I've noticed that games which have many grey areas between good and evil often also have races be different things thatn their streotypes.

In games that are basically "whack the Orc", all Orcs seem to be evil, and all elves seem to be opposed by them,

Rav

Its up to the creative DM to chalange the steriotypes. My players tend to enjoy the variety when I do, it keeps the game fresh and keeps them guessing.:D
 

Re: Re: Does DnD encourage racist thinking?

Lizard said:
Also, elves and dwarves aren't merely different races, they are different *species*.
Ok, so D&D has speciesism. :D

Really, I don't think you can talk about racism in D&D when the opposite sides are actually different species (and IMNSHO, the crossbreeding argument simpy doesn't work in D&D). If you stereotype a D&D race as evil, you could very well be right. There are spells which objectively determine whether someone is evil after all, and you can provide factual proof conferming your assertion. So I go around saying that illithids are evil, want to enslave everyone, are beyond redemption, and should all be killed for the good of the world - where's the racism if that's an objective truth? More precisely, it would be racism, without the negative connotation associated to it.

In a way, the big difference between D&D and the real world is that in D&D you can have "correct racism" of a sort.
 


Yeah, well at the first of this century, a lot of anthropologists thought the various human races were different species as well. I don't think the application of real world definitions of race and species "leads to tears." Especially when I'm the one calling out the casual and thoughtless use of the terms.
 

Or JD, you could just be being pedantic. Crossbreeding in a fantasy world is just as well defined by "it's magic" as anything else. That doesn't require any consideration of species and sub-species boundaries.
 

Wicht said:
We won't be able to agree on whether there is racism in DnD until we can agree on what Racism is.

You speak for me.

#### REQUIREMENTS:
Translate this sentence from the forum discussion above into Spanish: "In a way, the big difference between D&D and the real world is that in D&D you can have "correct racism" of a sort."

#### DATA:
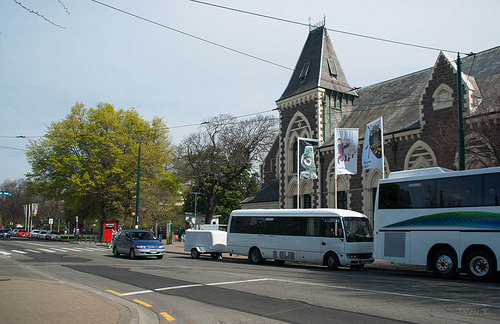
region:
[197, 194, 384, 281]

#### FINISHED ANSWER:
En cierto modo, la gran diferencia entre D&D y el mundo real es que en D&D se puede tener una especie de «racismo correcto».